So while the TV deal collapse is clearly an inescapable issue, there is still confidence in French football – although clearly not from Ratcliffe.

If Ratcliffe is successful in selling Nice at a discounted price, United will still retain a multi-club link to Lausanne-Sport.

However, that is far less useful in terms of player recruitment given that the Swiss league is 16th in UEFA’s club association coefficient ranking whereas France is 5th, meaning players trained at French clubs can accrue the necessary governing body endorsement points to make the switch to the Premier League much more easily.

Ratcliffe lieutenant Jean-Claude Blanc could influence UEFA’s multi-club policy

It has been nine months since Jean-Claude Blanc was removed from his position as a director at Man United, but he remains in Ratcliffe’s inner circle.

Blanc is still CEO of INEOS Sport, president of OGC Nice and both chief of international football relations and special adviser at United.

In his role at United, Blanc also sits on the board of European Football Clubs, probably the most powerful lobbying organisation in the sport.

Man United and Ineos executive Jean Claude-Blanc

Photo credit should read FABRICE COFFRINI/AFP via Getty Images

European Football Clubs will indirectly shape UEFA’s policy on multi-club networks in years to come, so having Blanc in the fold is important for United.
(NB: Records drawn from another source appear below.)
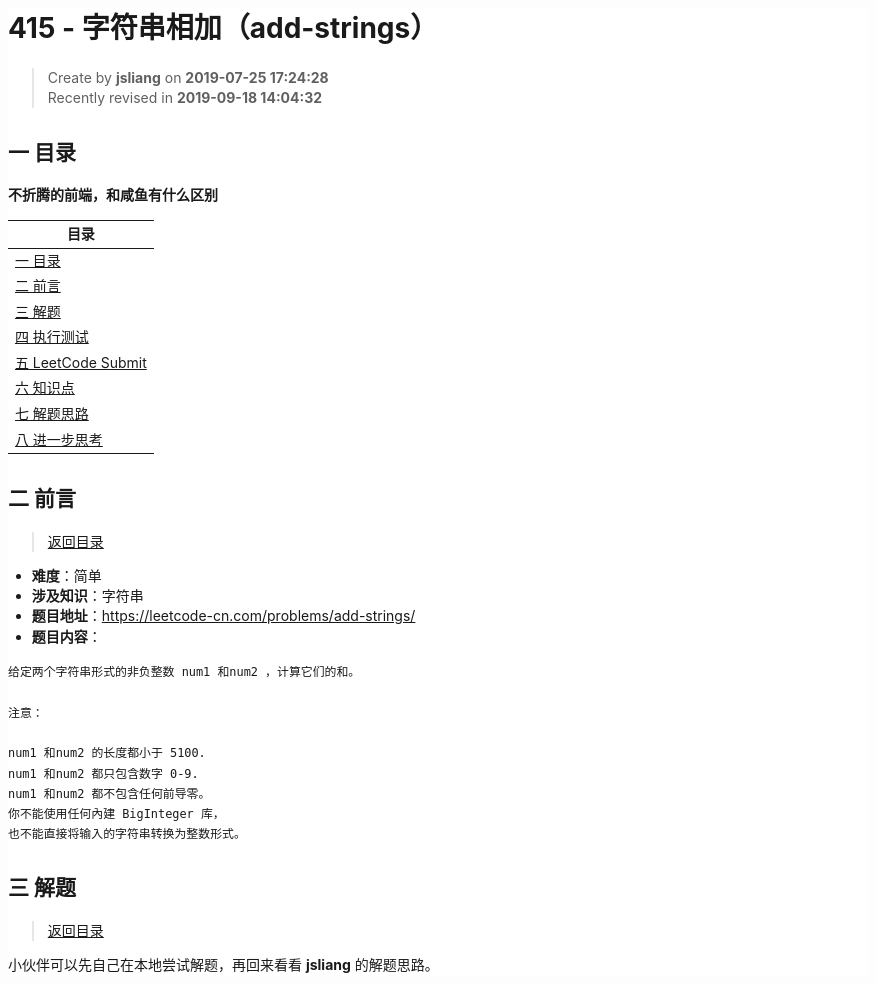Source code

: 415 - 字符串相加（add-strings）
===

> Create by **jsliang** on **2019-07-25 17:24:28**  
> Recently revised in **2019-09-18 14:04:32**

## <a name="chapter-one" id="chapter-one">一 目录</a>

**不折腾的前端，和咸鱼有什么区别**

| 目录 |
| --- | 
| [一 目录](#chapter-one) | 
| <a name="catalog-chapter-two" id="catalog-chapter-two"></a>[二 前言](#chapter-two) |
| <a name="catalog-chapter-three" id="catalog-chapter-three"></a>[三 解题](#chapter-three) |
| <a name="catalog-chapter-four" id="catalog-chapter-four"></a>[四 执行测试](#chapter-four) |
| <a name="catalog-chapter-five" id="catalog-chapter-five"></a>[五 LeetCode Submit](#chapter-five) |
| <a name="catalog-chapter-six" id="catalog-chapter-six"></a>[六 知识点](#chapter-six) |
| <a name="catalog-chapter-seven" id="catalog-chapter-seven"></a>[七 解题思路](#chapter-seven) |
| <a name="catalog-chapter-eight" id="catalog-chapter-eight"></a>[八 进一步思考](#chapter-eight) |

## <a name="chapter-two" id="chapter-two">二 前言</a>

> [返回目录](#chapter-one)

* **难度**：简单
* **涉及知识**：字符串
* **题目地址**：https://leetcode-cn.com/problems/add-strings/
* **题目内容**：

```
给定两个字符串形式的非负整数 num1 和num2 ，计算它们的和。

注意：

num1 和num2 的长度都小于 5100.
num1 和num2 都只包含数字 0-9.
num1 和num2 都不包含任何前导零。
你不能使用任何內建 BigInteger 库，
也不能直接将输入的字符串转换为整数形式。
```

## <a name="chapter-three" id="chapter-three">三 解题</a>

> [返回目录](#chapter-one)

小伙伴可以先自己在本地尝试解题，再回来看看 **jsliang** 的解题思路。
Where exactly UEFA are heading with the multi-club model isn’t clear.

Fan sentiment towards the model is not at all favourable, but many football finance experts believe the genie is already out of the bottle with regard to the most powerful owners in the game already having set up multi-club organisations.

That and the bullishness of ownership groups such as Chelsea’s BlueCo may suggest that European football could remove more guardrails in multi-club regulation in the not-too-distant future.